Every now and then you come across a statement in a book review that, normally, you'd just skate over. I had one of those moments over the weekend when reading Nigel Krauth's review of a new novel.
Steve Toltz's A Fraction of the Whole is as heavy as a dumbbell. It weighs 1.05kg in paperback and, at 210,000 words, takes 30 hours to read.At 711 pages I can see his problem. It's a book that's hard to lug around, and you have to be careful how you sit when reading it. But 30 hours? I doubt it.
I don't read anywhere near as fast as I once did. Back in my younger days one standard page per minute seemed like quite a good rate to me; not exactly speed reading but fast enough, I thought, to get through even the longest books in a reasonable time. But 30 hours? That's two hours a day for over two weeks. Surely not. I don't know how fast Krauth reads but I think there's a mistake here. A page per minute gives us 711 minutes - let's round that up to 720 minutes, which is 12 hours. Even a page every two minutes gives us only 24 hours in total. So where does this 30 hours come from? At that rate Krauth is reading a page every 2.5 minutes; a snail's pace.

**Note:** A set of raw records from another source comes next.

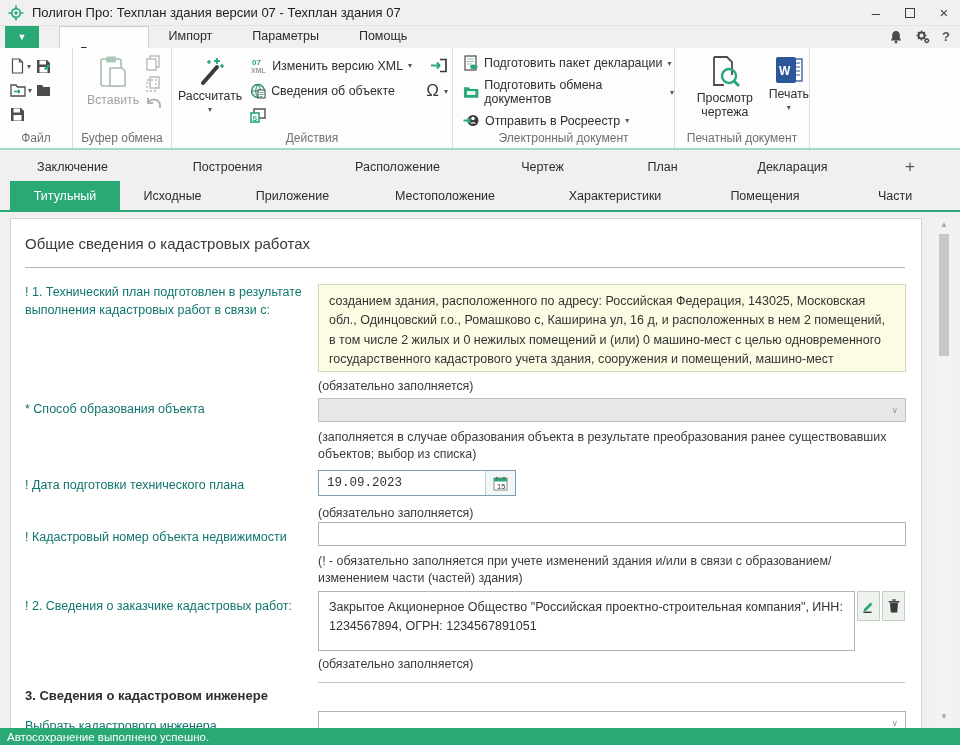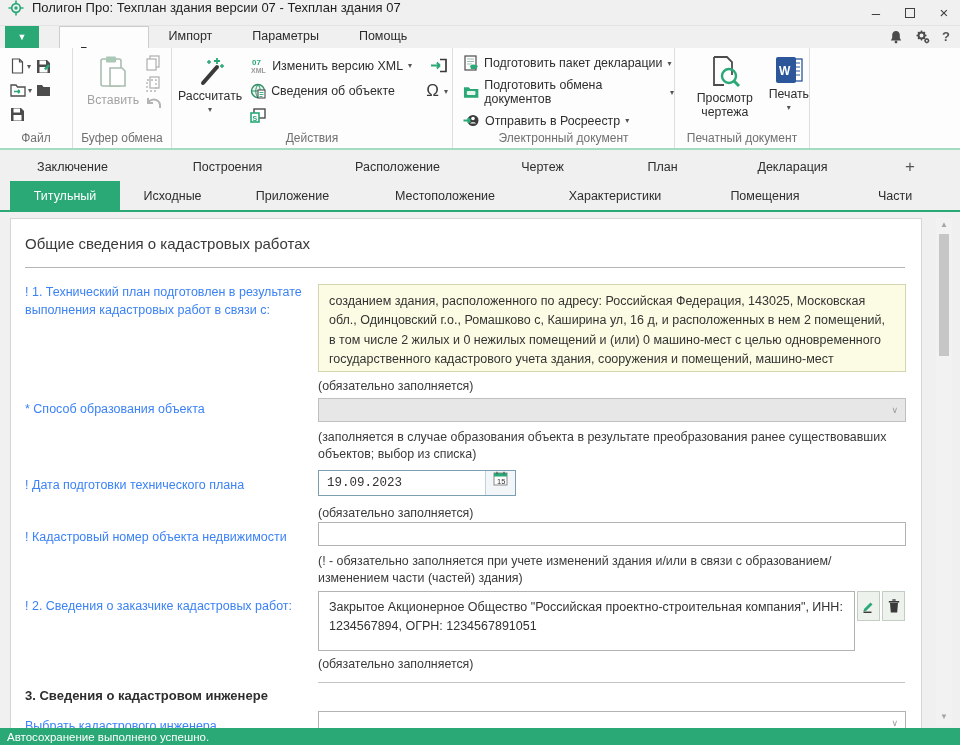--- a/index.html
+++ b/index.html
@@ -12,7 +12,7 @@
 
   
   .titlebar { position:absolute; top:0; left:0; width:960px; height:26px;
-    background:#f0f0f0; display:flex; align-items:flex-start; border-bottom:1px solid #e3e3e3;}
+    background:#f0f0f0; display:flex; align-items:center; border-bottom:1px solid #e3e3e3;}
   .titlebar .logo { margin-left:8px; }
   .titlebar .title { margin-left:8px; font-size:13px; color:#1d1d1d; }
   .win-controls { position:absolute; right:6px; top:0; height:26px; display:flex; align-items:center; gap:14px; }

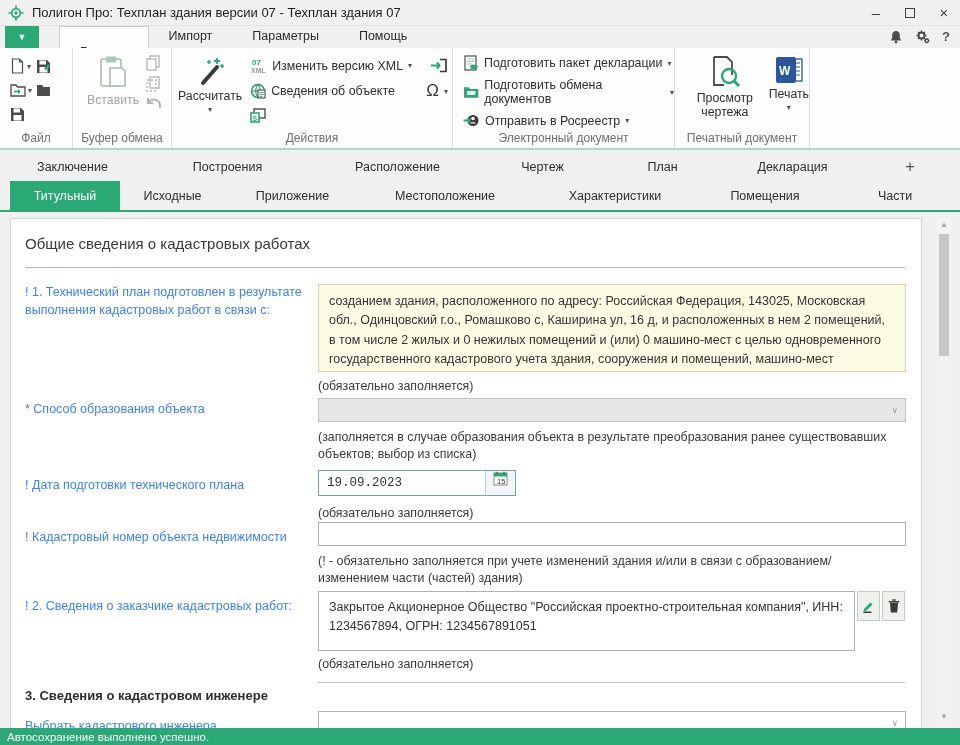--- a/index.html
+++ b/index.html
@@ -81,7 +81,7 @@
   .sec-title { position:absolute; left:14px; top:16px; font-size:15px; color:#3a3a3a; }
   .hr1 { position:absolute; left:14px; width:880px; top:48px; border-top:1px solid #b5b5b5; }
   .hr2 { position:absolute; left:307px; width:587px; top:463px; border-top:1px solid #c4c4c4; }
-  .flabel { position:absolute; left:14px; width:288px; font-size:12.5px; line-height:1.45; color:#3b82f6; }
+  .flabel { position:absolute; left:14px; width:288px; font-size:12.5px; line-height:1.45; color:#0f766e; }
   .fhint  { position:absolute; left:307px; width:570px; font-size:12.4px; line-height:1.4; color:#3a3a3a; }
   .ta-yellow { position:absolute; left:307px; top:65px; width:588px; height:88px;
     background:#fcfce4; border:1px solid #d4d4b0; resize:none; padding:7px 10px;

At the end of the review Krauth states that he didn't read the last eight pages of this book. I think the reasons he supplies are a bit spurious. I've never before heard of someone getting that close to the end of a long book and not finishing. Especially a reviewer, who then tries to make a virtue out of it. Maybe he needed that 20 minutes to do something else. I'm terribly confused.